Could you copy exactly the lines below from the one with "nose: (495, 280)" to the one with "right knee: (109, 368)", inclusive, leaving out any pictures?

── Data in this exercise

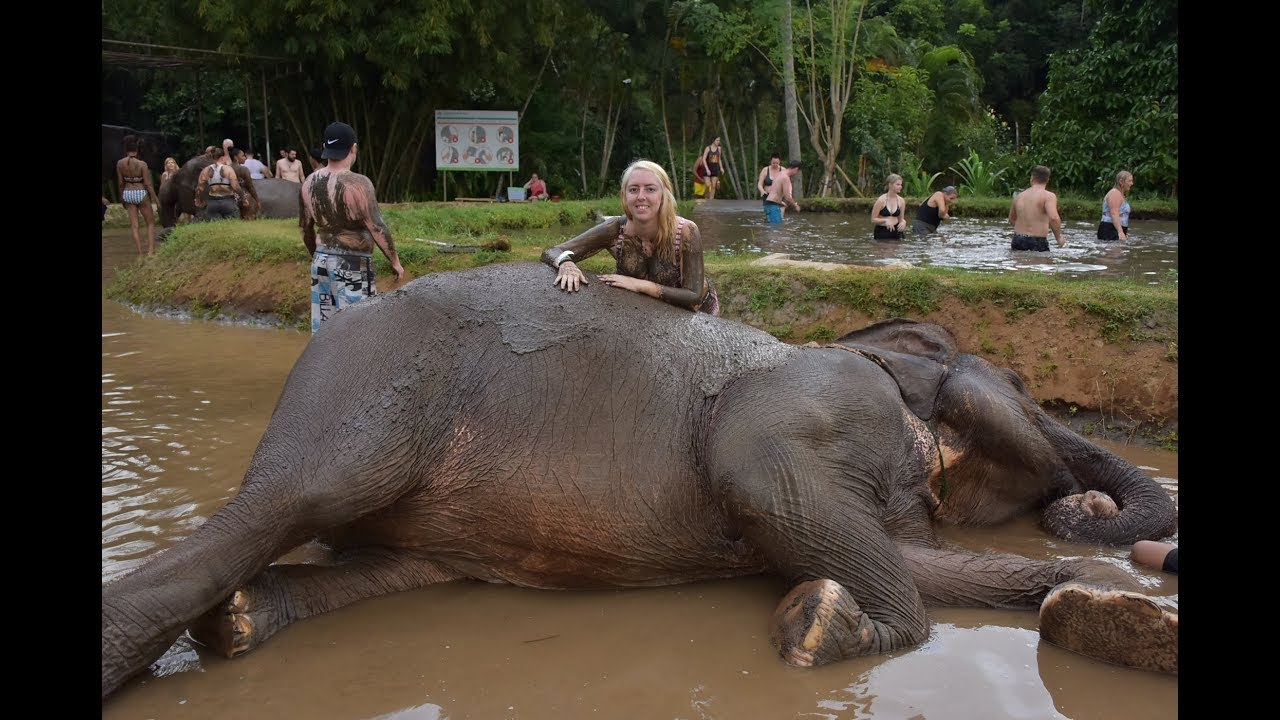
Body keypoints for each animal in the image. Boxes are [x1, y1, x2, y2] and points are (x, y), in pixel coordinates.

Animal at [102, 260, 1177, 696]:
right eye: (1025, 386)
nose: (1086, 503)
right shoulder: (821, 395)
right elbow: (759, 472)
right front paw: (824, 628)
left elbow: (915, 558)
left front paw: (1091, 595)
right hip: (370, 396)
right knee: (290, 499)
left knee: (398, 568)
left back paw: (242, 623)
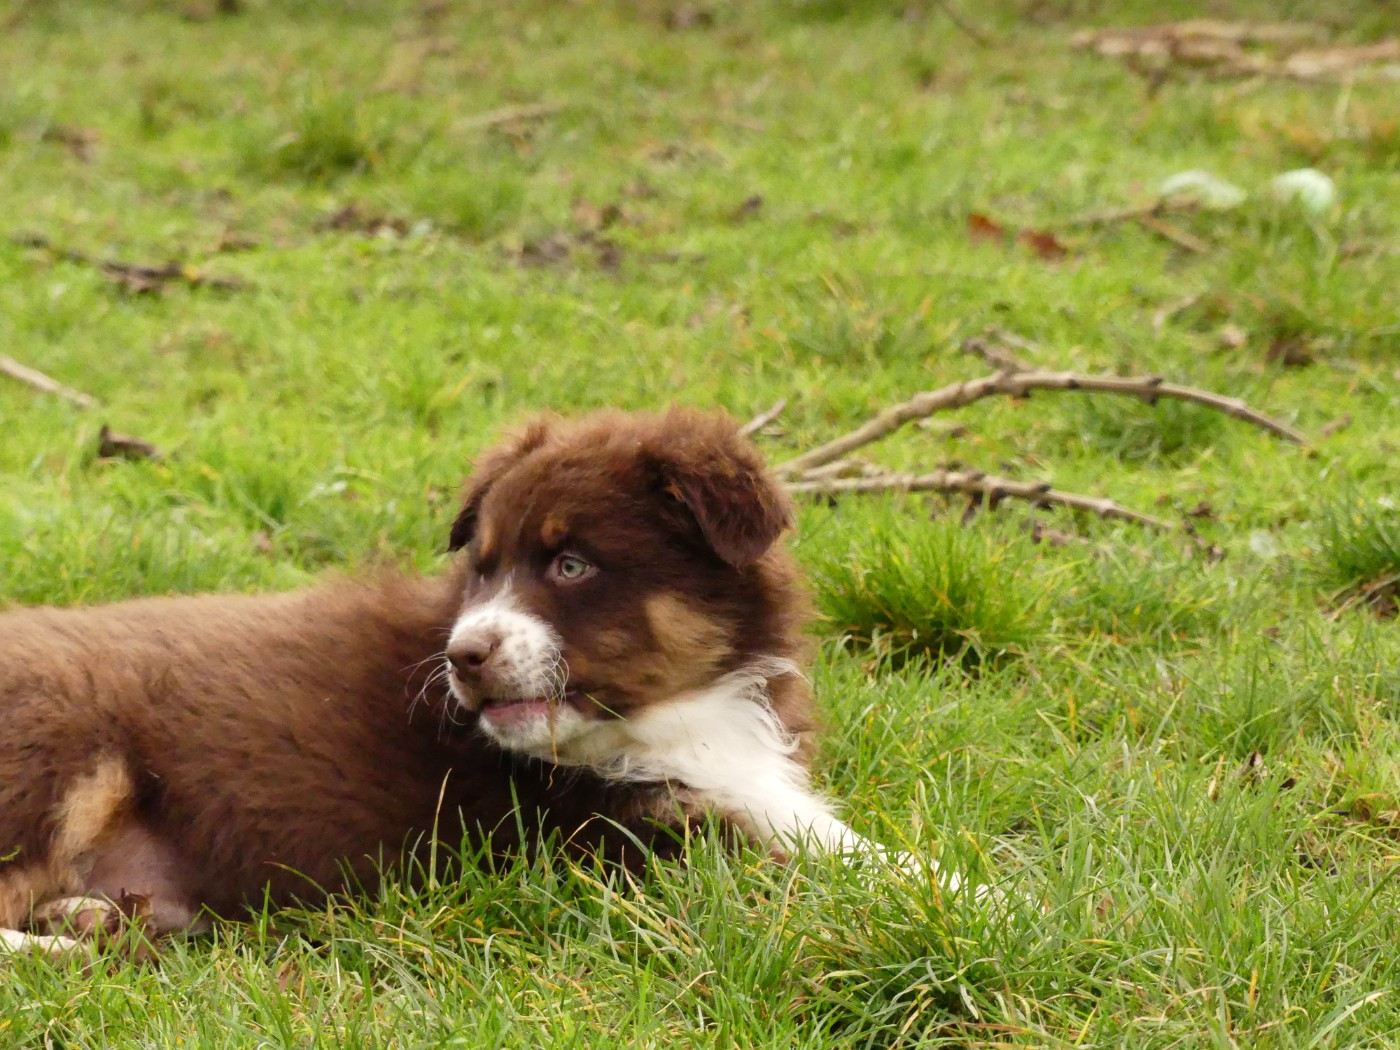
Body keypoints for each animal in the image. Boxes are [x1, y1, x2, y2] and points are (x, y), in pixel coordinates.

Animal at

────
── Data in this exercise

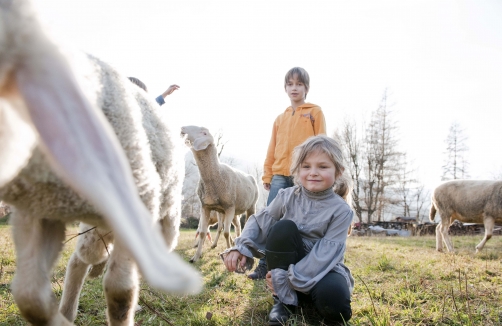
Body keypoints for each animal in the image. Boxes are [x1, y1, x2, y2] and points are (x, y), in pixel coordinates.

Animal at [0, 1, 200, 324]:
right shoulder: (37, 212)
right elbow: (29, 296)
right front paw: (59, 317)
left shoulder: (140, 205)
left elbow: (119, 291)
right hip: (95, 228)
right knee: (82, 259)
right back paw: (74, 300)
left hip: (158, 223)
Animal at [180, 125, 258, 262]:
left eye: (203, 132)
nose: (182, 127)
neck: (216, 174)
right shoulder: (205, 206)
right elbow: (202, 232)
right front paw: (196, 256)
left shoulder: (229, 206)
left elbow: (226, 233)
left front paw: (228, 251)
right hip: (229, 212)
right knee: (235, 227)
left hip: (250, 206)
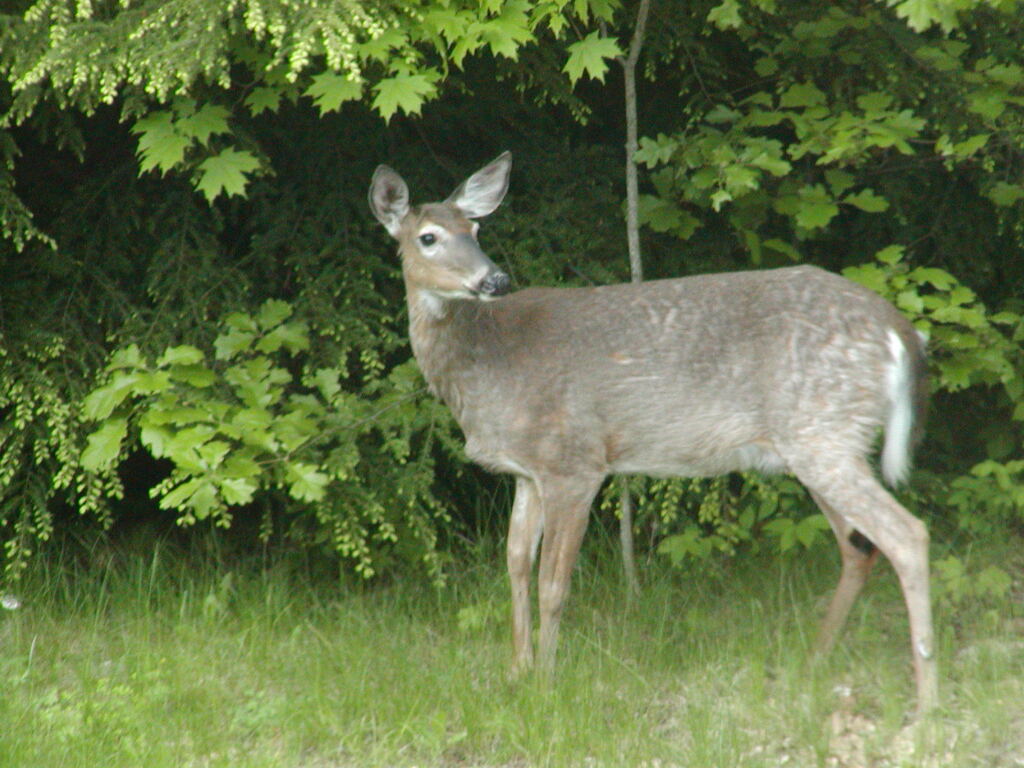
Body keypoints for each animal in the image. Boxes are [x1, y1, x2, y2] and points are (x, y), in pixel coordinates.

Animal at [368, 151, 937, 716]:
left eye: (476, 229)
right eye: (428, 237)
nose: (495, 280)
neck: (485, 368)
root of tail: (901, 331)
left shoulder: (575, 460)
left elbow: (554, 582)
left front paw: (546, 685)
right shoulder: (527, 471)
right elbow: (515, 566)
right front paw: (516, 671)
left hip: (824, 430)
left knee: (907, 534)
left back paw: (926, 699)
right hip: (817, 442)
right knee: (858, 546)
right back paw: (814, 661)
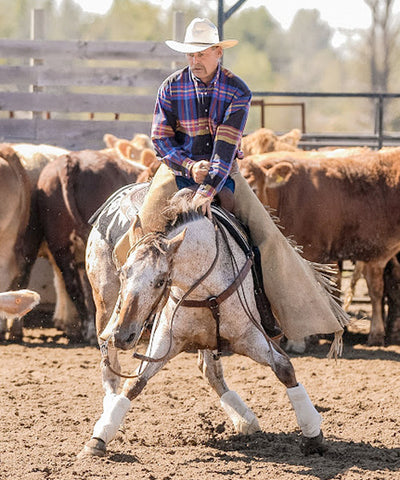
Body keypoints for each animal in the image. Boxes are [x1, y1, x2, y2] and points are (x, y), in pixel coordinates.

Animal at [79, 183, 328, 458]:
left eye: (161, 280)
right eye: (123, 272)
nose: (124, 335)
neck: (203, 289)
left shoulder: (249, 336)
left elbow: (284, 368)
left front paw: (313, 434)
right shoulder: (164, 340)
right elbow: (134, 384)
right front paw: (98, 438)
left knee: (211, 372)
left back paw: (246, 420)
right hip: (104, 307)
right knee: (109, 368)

────

* **Solution**
nose: (495, 280)
neck: (485, 368)
root of tail: (901, 331)
left shoulder: (575, 460)
left elbow: (554, 582)
left front paw: (546, 685)
right shoulder: (527, 471)
right elbow: (515, 566)
right front paw: (516, 671)
left hip: (824, 430)
left knee: (907, 534)
left back paw: (926, 699)
right hip: (817, 442)
right knee: (858, 546)
right back paw: (814, 661)
Body keypoints for each animal in the image. Boxes are [x1, y1, x2, y2] and points are (x, y), in pixel coordinates.

Animal at [79, 183, 328, 458]:
left eye: (161, 280)
right eye: (123, 272)
nose: (124, 335)
neck: (203, 289)
left shoulder: (249, 336)
left elbow: (284, 368)
left front paw: (313, 434)
right shoulder: (164, 340)
right elbow: (134, 384)
right front paw: (98, 438)
left knee: (211, 372)
left back paw: (246, 420)
right hip: (104, 307)
right knee: (109, 368)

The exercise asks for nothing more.